REQUIREMENT:
From the data below, return all lines holding the string "size".

Rendered page images
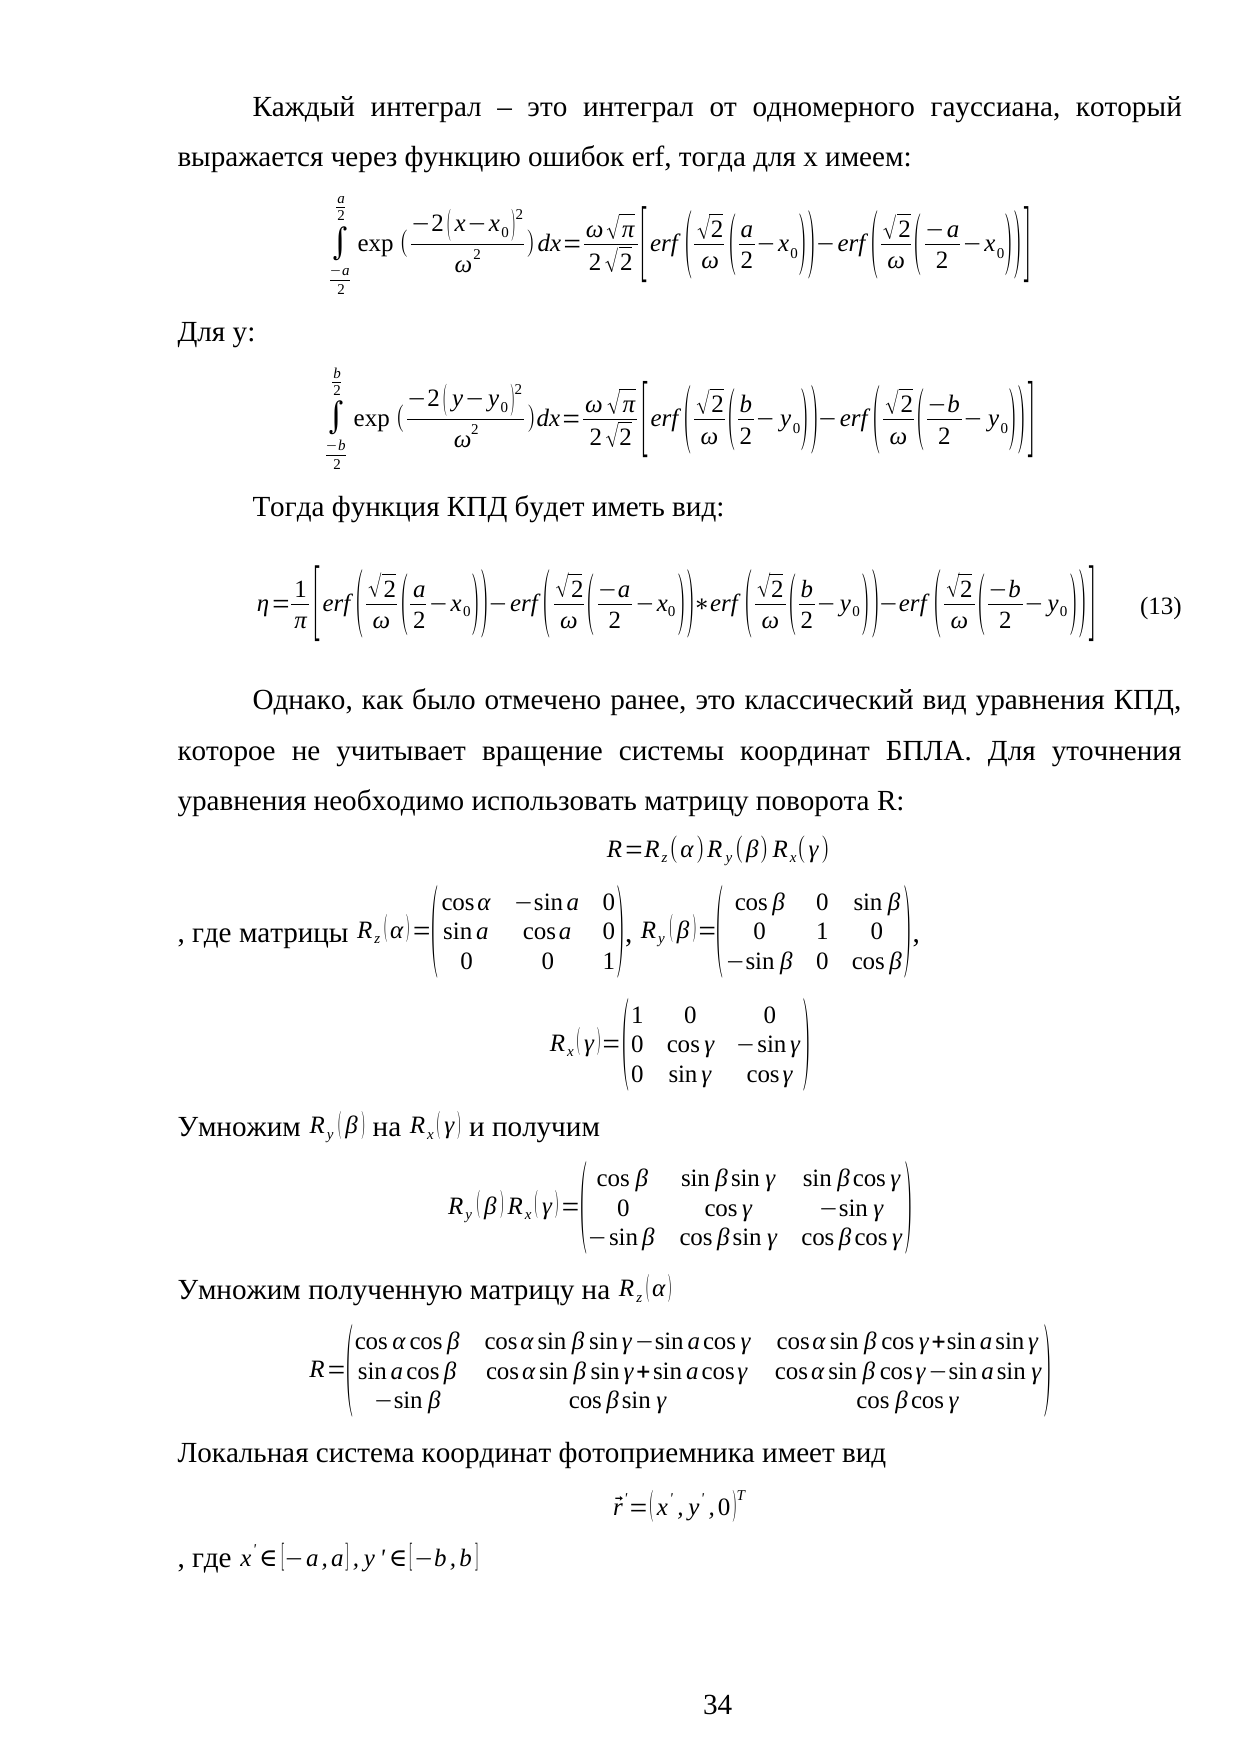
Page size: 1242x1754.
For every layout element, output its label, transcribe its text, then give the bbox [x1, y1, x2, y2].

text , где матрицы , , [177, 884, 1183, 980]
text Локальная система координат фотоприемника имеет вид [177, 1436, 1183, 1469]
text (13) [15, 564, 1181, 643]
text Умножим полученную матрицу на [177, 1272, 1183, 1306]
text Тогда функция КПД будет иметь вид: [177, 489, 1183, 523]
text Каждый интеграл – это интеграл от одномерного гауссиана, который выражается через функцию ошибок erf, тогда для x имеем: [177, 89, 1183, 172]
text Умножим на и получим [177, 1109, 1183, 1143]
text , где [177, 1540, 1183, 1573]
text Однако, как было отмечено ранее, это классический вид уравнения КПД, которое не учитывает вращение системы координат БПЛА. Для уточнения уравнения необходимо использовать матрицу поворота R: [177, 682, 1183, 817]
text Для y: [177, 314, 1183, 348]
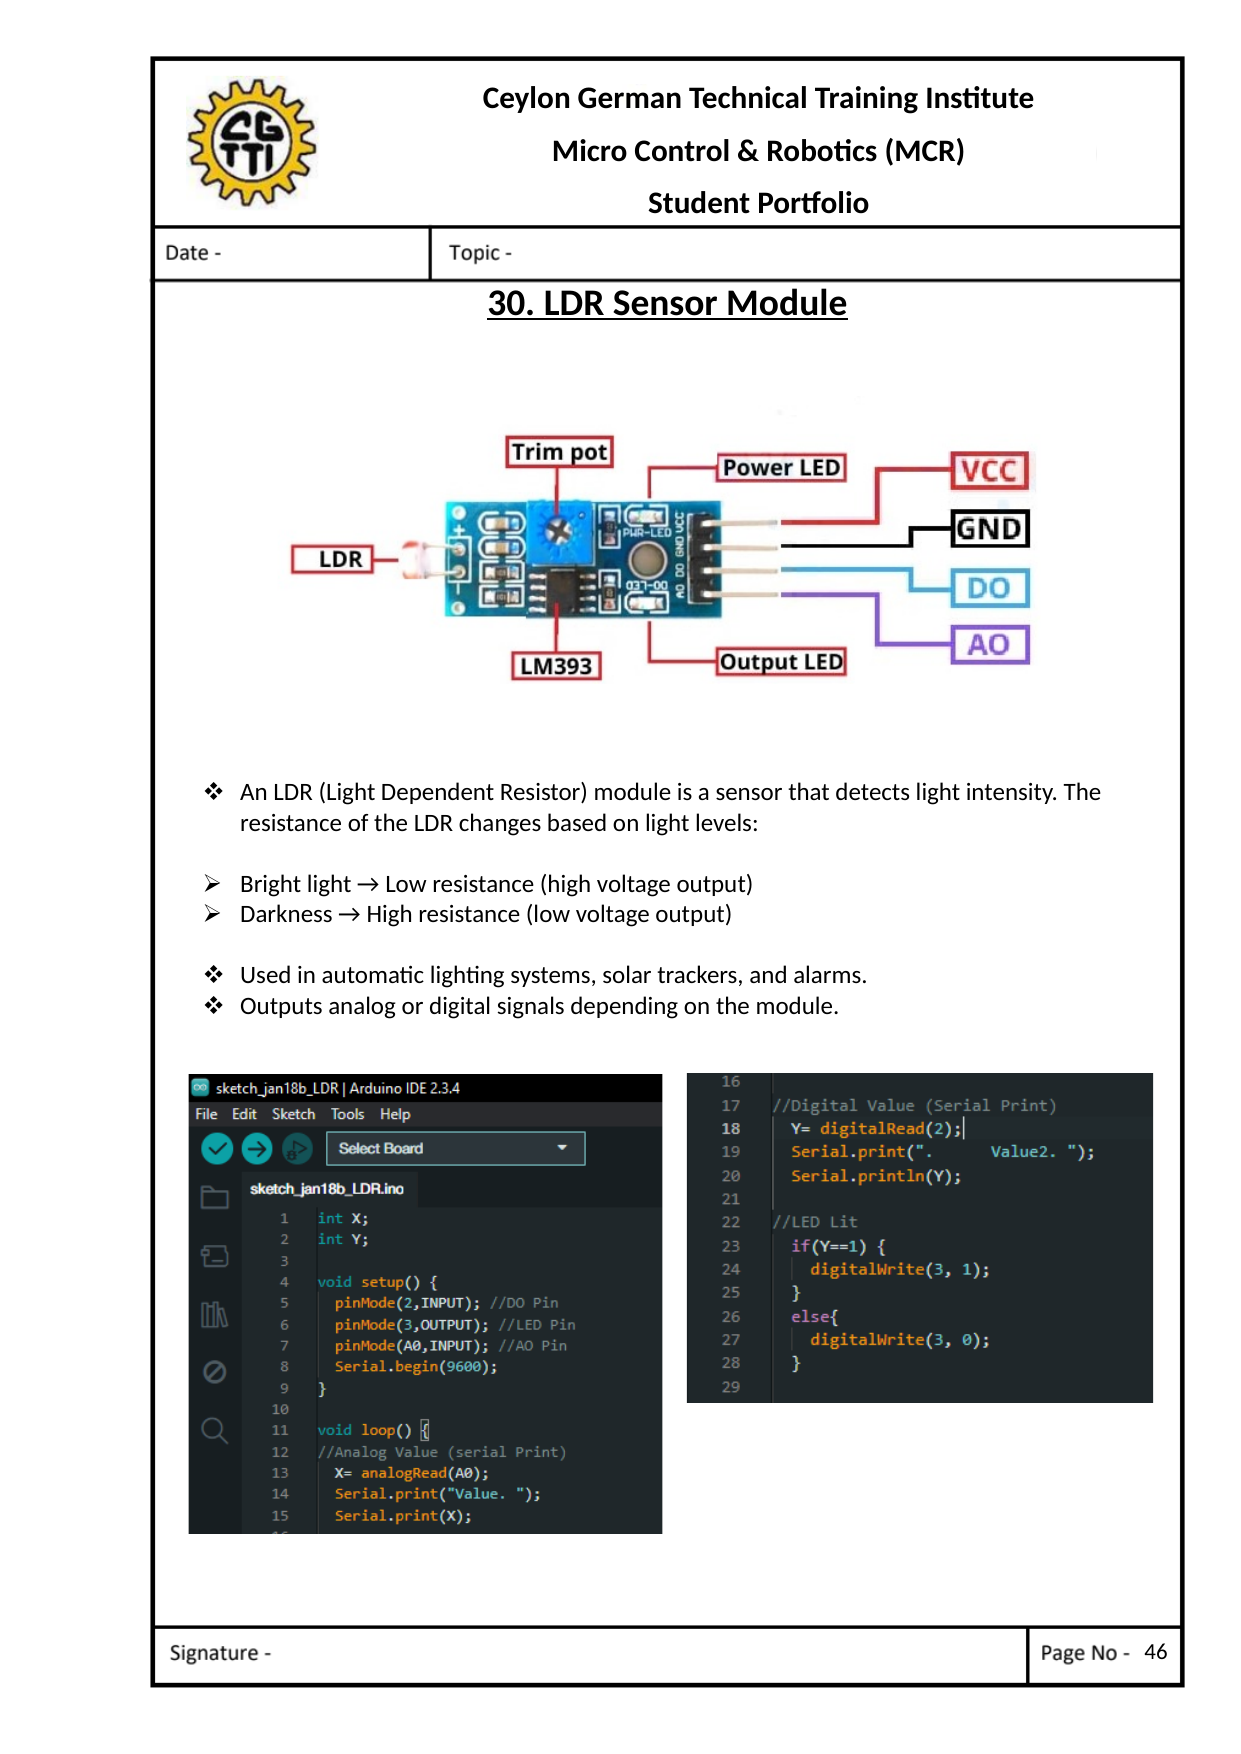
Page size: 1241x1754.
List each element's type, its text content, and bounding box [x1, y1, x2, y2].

RESULT FOR THIS EXERCISE:
Page size: 1242x1754.
Page size: 1241x1754.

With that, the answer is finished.